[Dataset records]
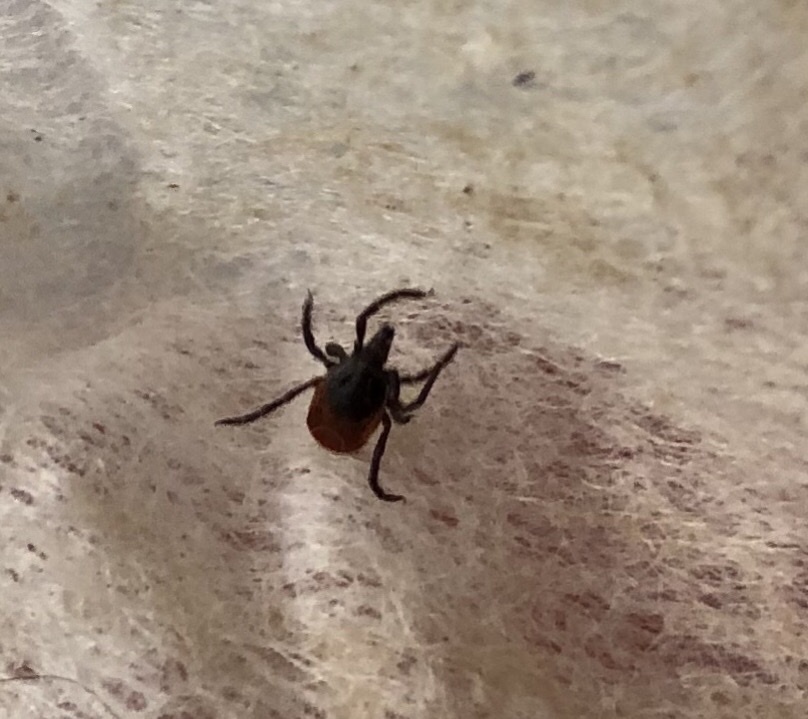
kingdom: Animalia
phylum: Arthropoda
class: Arachnida
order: Ixodida
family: Ixodidae
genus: Ixodes
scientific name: Ixodes ricinus
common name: Castor bean tick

Required work
Retype every line of the listing above character for character, leaving out the picture.

Written reply
kingdom: Animalia
phylum: Arthropoda
class: Arachnida
order: Ixodida
family: Ixodidae
genus: Ixodes
scientific name: Ixodes ricinus
common name: Castor bean tick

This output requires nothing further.